Judgment of other people has been an issue as long as there has been human interaction, which is to say, forever. It’s human nature to judge something that we disagree with. But with the rise of the internet, online news sources, and social media, making judgements has become a lot easier: it’s just a button click away. People see a single thing that they don’t like, and judgement descends upon the newest victim without any further investigation.

 

But why? If one of the benefits of online news and media is the spread of information, why are people not getting all the facts?

 

Well, the answer is actually rather simple: people don’t want all the information. We live in a fast-paced society, which is why there is such a demand to have a source that provides what we want when we want it.

 

Think about when you’re scrolling through your feed on social media. You like a picture, repost/ retweet/ reblog the ones you particularly like, then go to the next one. If it takes too long for a particular post to load, whether it be the visuals buffering, the sound not working, or just not appearing, you move on, not wanting to wait the three to five seconds for it to load. Or imagine the excruciating frustration you feel waiting for the five seconds to pass during a YouTube ad just so you can skip it and get to your video. Horrible, right?

 

All we want is to get through the task at hand as quickly as possible so we can move on to what we have next; God forbid we miss out on something because we spent too long on something else.
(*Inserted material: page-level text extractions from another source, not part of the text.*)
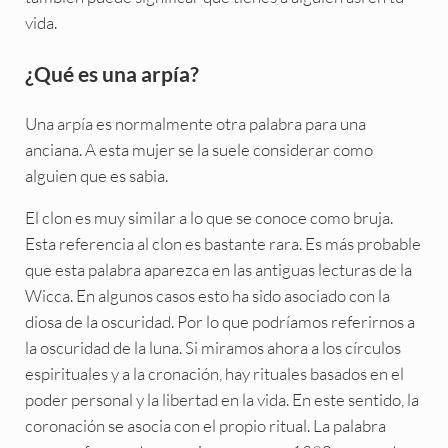
vida.
¿Qué es una arpía?
Una arpía es normalmente otra palabra para una
anciana. A esta mujer se la suele considerar como
alguien que es sabia.
El clon es muy similar a lo que se conoce como bruja.
Esta referencia al clon es bastante rara. Es más probable
que esta palabra aparezca en las antiguas lecturas de la
Wicca. En algunos casos esto ha sido asociado con la
diosa de la oscuridad. Por lo que podríamos referirnos a
la oscuridad de la luna. Si miramos ahora a los círculos
espirituales y a la cronación, hay rituales basados en el
poder personal y la libertad en la vida. En este sentido, la
coronación se asocia con el propio ritual. La palabra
As a result, we have an impulse to only look at what we immediately see, only taking in the surface level information as we skim the internet. We leave ourselves uninformed because we only read headlines or catch a few sentences in between. Those few pieces of information determine our views on the topic, even though it’s far from the full story.  

 

Say that a robbery just occurred in one of the most secure banks in the country. A news headline reads, “Three Delinquents Rob Bank,” or something along those lines, with a photo of three dirty, beat-up men covered in tattoos. Immediately, those two things put thoughts into our heads. What that is varies from person to person, but because of the wording or how the robbers look in the photo, we get the impression that these men are just no-good criminals who can’t go anywhere in life without getting money from other people. With this information readily available, our shock and outrage at the criminals in the country can be spread to our own communities with just a few clicks on a keyboard then a press of a button. Now that your info, taken from what little knowledge you have on the topic, is out there, ready to be viewed by your peers online, they will no doubt read just as much, or even less, than you did. Much like yourself, they will likely not look into this further, and thus fall into the same exact spout of anger you had when receiving the news of these disgusting criminals.

 

Unfortunately for you and all those you told of the news, that was not the full story. The full story, in fact, includes how these men are actually paid actors to frame a community as dangerous and full of people who don’t respect the law. The real criminal mind here is actually the owner of the bank, hoping to get profits from insurance while the men he paid took the blame. Don’t worry, he got caught too, but you don’t know that because the source you read only focused on the ones who physically committed the act.

 

Quick judgements are quick because we don’t bother to go beyond what comes immediately to us or jumps in our faces. Perhaps if we took more time to actually check if what we’re reading, then maybe we wouldn’t’ judge so fast and stop spreading misinformation.

 

That being said, did any of you really read this whole thing?